“Now you listen to me. I’m an advertising man, not a red herring. I’ve got a job, a secretary, a mother, two ex-wives and several bartenders that depend upon me, and I don’t intend to disappoint them all by getting myself ‘slightly’ killed.”
For the sake of obtaining some formal film education, I picked up an Intro to Cinema course this semester. I’m already inspired and humbled to be among the presence of some truly talented budding filmmakers and some vastly perceptive cinephiles, and we’ve had some great discussions about evaluating film as an art. One of the greatest perks of said course is a weekly communal film screening, typically a “classic” film meant to enhance our appreciation for film as an art. We kicked off the semester with a film which I have already enjoyed in the past but have recently come to respect even more so as a wonderful piece of cinema. I hinted at a Birdman review a few days ago, but it seems far more convenient to keep up the Hitchcock streak, so today I’ll spill my thoughts on one of the most delightful adventures committed to cinema: North by Northwest.

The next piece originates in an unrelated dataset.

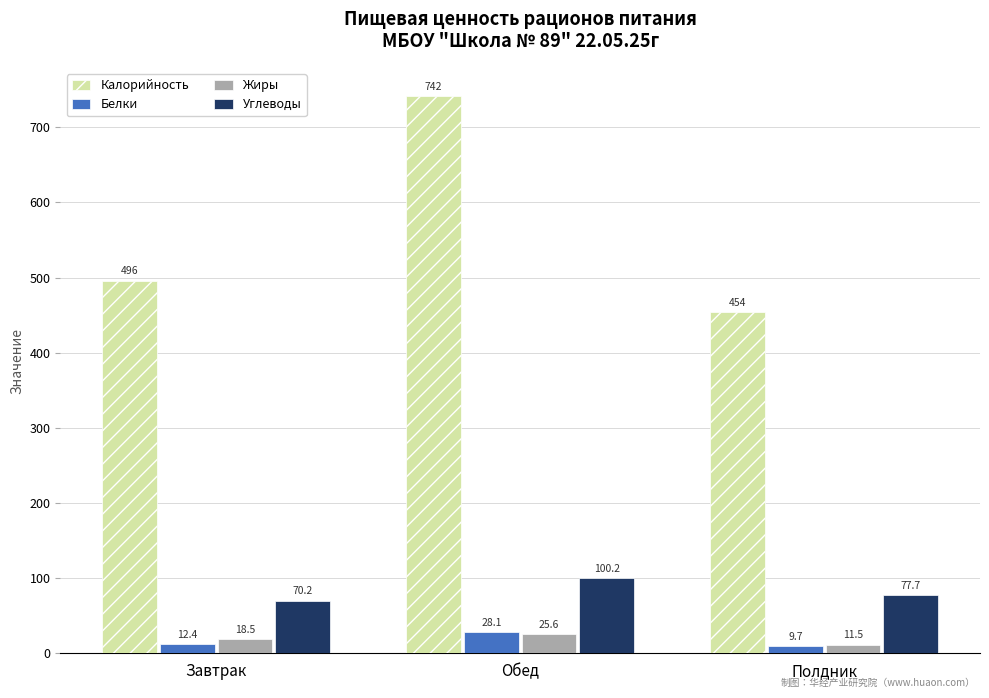

Which category has the highest value in the Белки series?

Обед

Roger Thornhill (Cary Grant) is a fast-talking, snarky advertising executive who finds himself on the wrong end of a case of mistaken identity. After being kidnapped, escaping, and then framed for murder, he is chased across the country by foreign spies as he aims to clear his name and uncover the truth behind his situation. It’s an exciting plot that only continues to escalate as constant misfortune and ridiculous circumstance plague Thornhill on his journey. He also meets the beautiful Eve Kendall (Eva Marie Saint), a mysterious, charming woman who soon proves pivotal to confronting his situation. As far as story goes, it’s not the most realistic of films, but it never claims to be. The dramatic music and the vibrant dialogue make this a fun, epic adventure that keeps its audience enthralled and invested without ever taking itself too seriously.

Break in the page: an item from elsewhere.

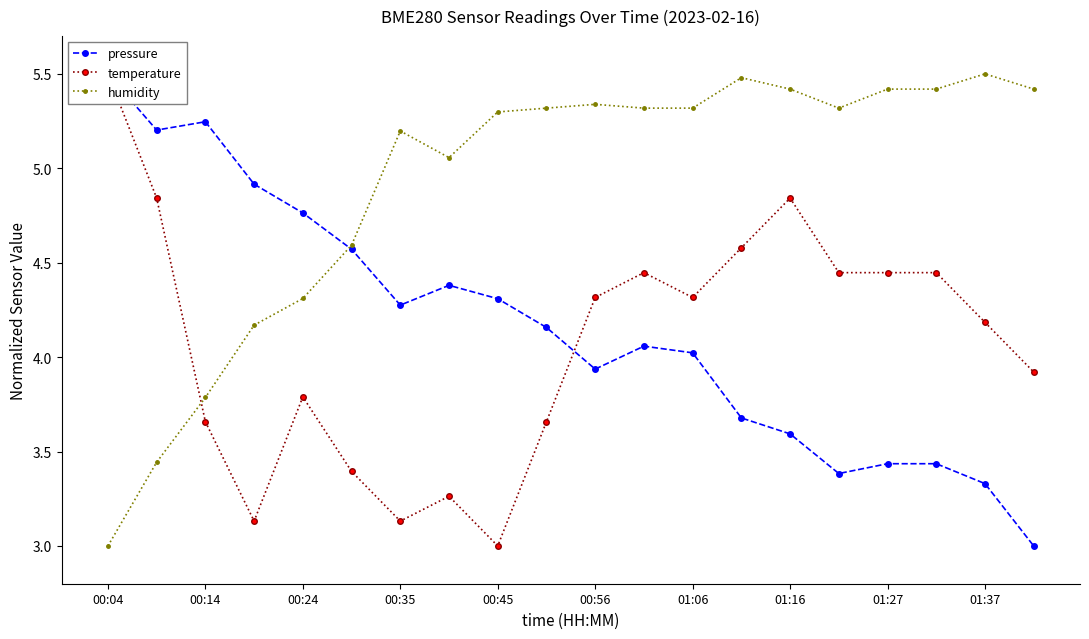

True or false: humidity has a value of 8.8 at 01:06.

False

The most successful element to this film is undoubtedly its story. While Cary Grant gives his signature alluring performance, the wonderful frenzy that is North by Northwest shows its strength in its dedication to movement. Just as Thornhill moves across the country to escape his enemies and clear his name, the film flows in such a vibrant way that it appears to carry an energy of its own. Every scene takes place somewhere new and exciting, escalating the conflict to new heights both visually and in terms of the narrative until we reach a powerfully climactic conclusion. You also get a wonderful look at nearly every mode of transportation one could take in 1959 including the automobile, the train, and the airplane. Every scene in the film, such as the famous crop duster scene, fill the screen with an energy that signifies we’re literally and cinematically racing towards a conclusion where this whole ordeal will hopefully find its peace.

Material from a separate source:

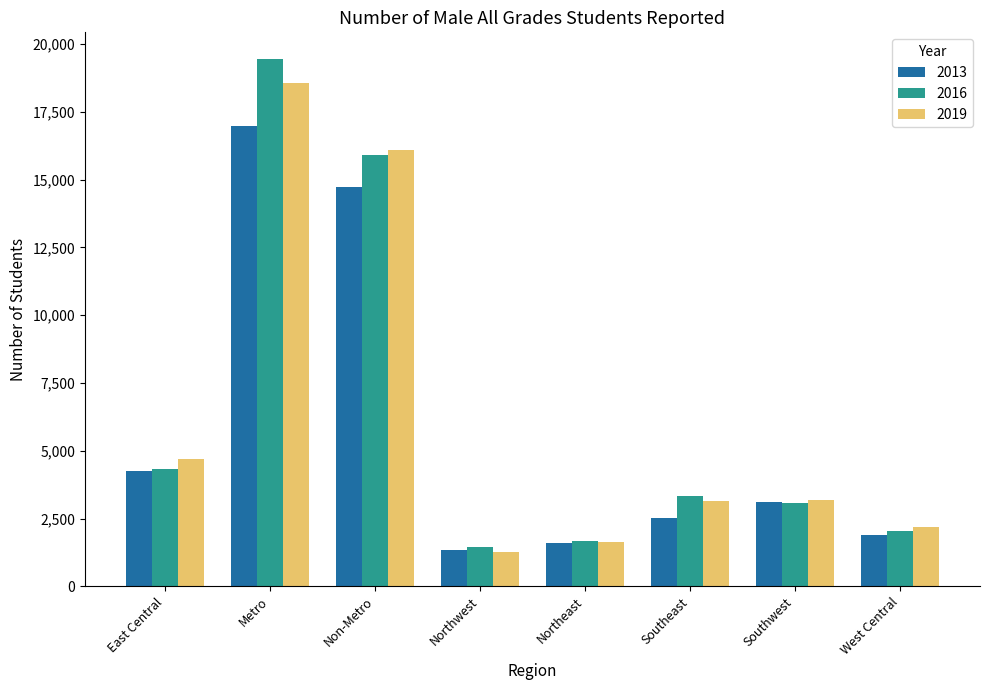

What is the average value of the 2016 series?

6405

While the movie is a bit of a foray into a more digestible subject matter for Hitchcock, he undoubtedly brings his artistic prowess to every scene. Even for a movie that I would consider an adventure film, elements of both surprise and suspense permeate the action of the story in true Hitchcock fashion. Moments such as the knife in the back at the United Nations or Cary Grant famously dodging the crop duster are filmed with such intensity, such passion, that we only become more deeply invested in the story. And what a zany story it is. For all the information that is dropped in the film, and the constant shifts and turns of plot, Hitchcock is able to tell a perfectly clear story without missing a beat. His textbook approach to visual focus and engaging detail helps this potentially confusing story to feel like one of the smoothest movies of its kind. This is an ambitious script, and few but Hitchcock could bring out such a captivating film in 1959.
While we’re on the subject of Hitchcock, The 1001 List certainly has an affinity for him. By my crude calculations, he appears to be the most represented filmmaker on the list with a whopping 16 films. Of the three films I’ve touched on so far (Rope and Blackmail being the others), North by Northwest is probably his most refined work. It’s one of his polished epics, often hailed along with Psycho and Vertigo as some of his strongest work, and for good reason. It’s suspenseful, surprising, sharply written, endlessly dramatic, charmingly performed, and it boasts a playful story with a smile on its face. However, and maybe I’m just more inclined to the offbeat, but I’d still rather watch Rope if given the two choices. It’s a tighter, more interesting film, and it’s more of a darker, delicious joy to digest. By no means do I think North by Northwest isn’t a tremendous film, and for the fun adventure that it is, it accomplishes far more than a lot of Hitchcock’s other work is able to manage. However, for a director that’s known for far darker subject matter and a far more suspenseful approach to storytelling, this might just be a film that feels out of place given the context, no matter how well executed it is.
Let it be known that North by Northwest is unquestionably a fun movie. In its simplest form, the story is extravagant, well-paced, and led by one of the most likable actors of the time: a recipe for a great piece of film. Coupled with one of the greatest directors of the time (and perhaps of all time), it’s become an iconic piece of cinema. I’d say this is primarily due to the excitement that the story and visuals elicit, and also due to the epic scale of the project itself. It may not be the most interesting film Hitchcock has made, and I wouldn’t say it’s my favorite, but it very well could be the funnest.